■ Provided text
....
Thursday, July 09, 2009

Complications: A Surgeon's Notes on an Imperfect Science by Atul Gawande

Complications by Atul Gawande
Non-Fiction


Dr. Gawande is a surgical resident in Boston and writes about the somewhat taboo subject of how medicine isn't an exact science. This book covers many subjects, including how doctors really are just humans, how easy it is for them to make mistakes, and when good doctors go bad. Then, Dr. Gawande supplies lots of examples from his career and others that prove these points.

Some of the points that Gawande raise are alarming, but as you read through the reasoning behind them, you can understand them. For example, how do doctors get practice on new technologies or methodologies? They have to practice somewhere and you'd be surprised how little they get before their first patient is subjected to the new procedure.

The first third of the book had me captivated. It was kind of scary, yet very interesting. I found that the middle of the book dragged a bit but that things picked up again near the end.


First Line: "I was once on trauma duty when a young man about twenty years old was rolled in, shot in the buttock."


Rating:

(4/5)

2 comments:

Jeane said...

This looks like an interesting book! Although I should keep it away from my husband- he's always finding reasons to not trust doctors...

Candy said...

Hmmm.. I'm not sure I could read that one. I'd be a wreck anytime someone went in to have something done. Sounds interesting though!
....
■ Information shown
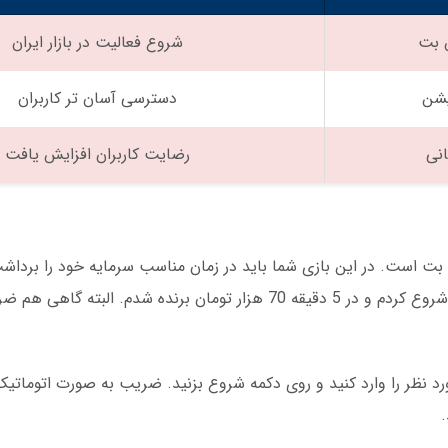
 بت
شروع فعالیت در بازار ایران
یشن
دسترسی آسان تر کاربران
انی
رضایت کاربران افزایش یافت
 است. در این بازی شما باید در زمان مناسب سرمایه خود را برداشت
رد نظر را وارد کنید و روی دکمه شروع بزنید. ضریب به صورت اتوماتیک
.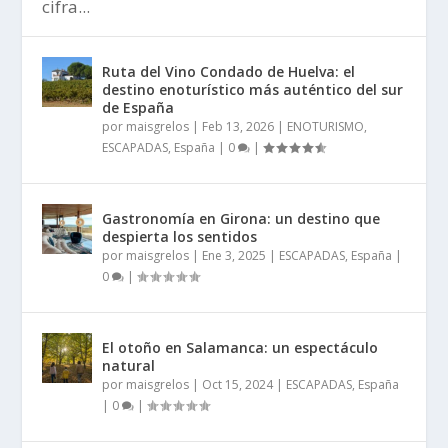
cifra...
Ruta del Vino Condado de Huelva: el
destino enoturístico más auténtico del sur
de España
por
maisgrelos
|
Feb 13, 2026
|
ENOTURISMO
,
ESCAPADAS
,
España
|
0
|
Gastronomía en Girona: un destino que
despierta los sentidos
por
maisgrelos
|
Ene 3, 2025
|
ESCAPADAS
,
España
|
0
|
El otoño en Salamanca: un espectáculo
natural
por
maisgrelos
|
Oct 15, 2024
|
ESCAPADAS
,
España
|
0
|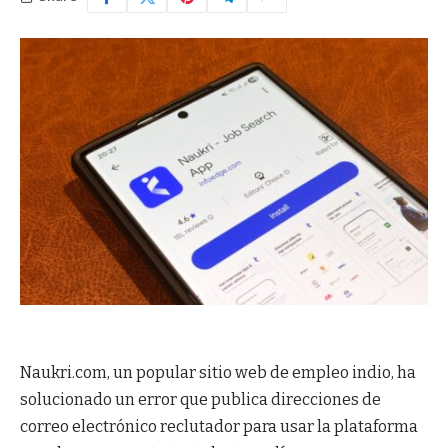
Naukri.com, un popular sitio web de empleo indio, ha
solucionado un error que publica direcciones de
correo electrónico reclutador para usar la plataforma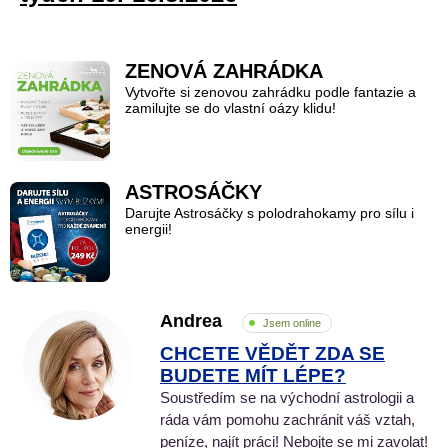
ZENOVÁ ZAHRÁDKA
Vytvořte si zenovou zahrádku podle fantazie a
zamilujte se do vlastní oázy klidu!
ASTROSÁČKY
Darujte Astrosáčky s polodrahokamy pro sílu i
energii!
Andrea
Jsem online
CHCETE VĚDĚT ZDA SE
BUDETE MÍT LÉPE?
Soustředím se na východní astrologii a
ráda vám pomohu zachránit váš vztah,
peníze, najít práci! Nebojte se mi zavolat!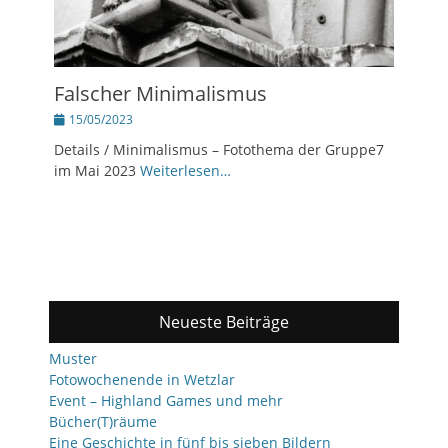
Falscher Minimalismus
Posted
15/05/2023
on
Details / Minimalismus – Fotothema der Gruppe7
im Mai 2023
Weiterlesen…
Neueste Beiträge
Muster
Fotowochenende in Wetzlar
Event – Highland Games und mehr
Bücher(T)räume
Eine Geschichte in fünf bis sieben Bildern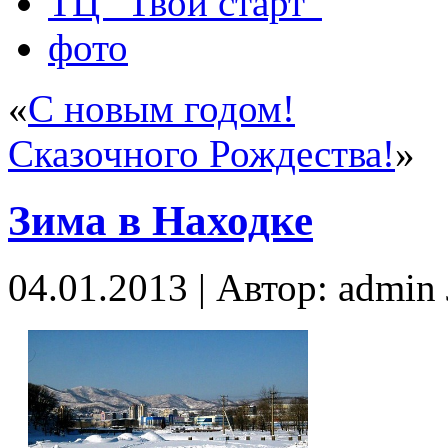
ТЦ “Твой старт”
фото
«
С новым годом!
Сказочного Рождества!
»
Зима в Находке
04.01.2013 | Автор: admi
....
■ Required actions
• 1. From the review of Complications, reproduce the passage that begins at the words "Jeane said..." and stops after the words "Sounds interesting though!".
• 2. In the review of Complications, what city is Dr. Gawande a surgical resident in?

■ Results for the exercise
• 1.
Jeane said...

This looks like an interesting book! Although I should keep it away from my husband- he's always finding reasons to not trust doctors...

Candy said...

Hmmm.. I'm not sure I could read that one. I'd be a wreck anytime someone went in to have something done. Sounds interesting though!

• 2. Boston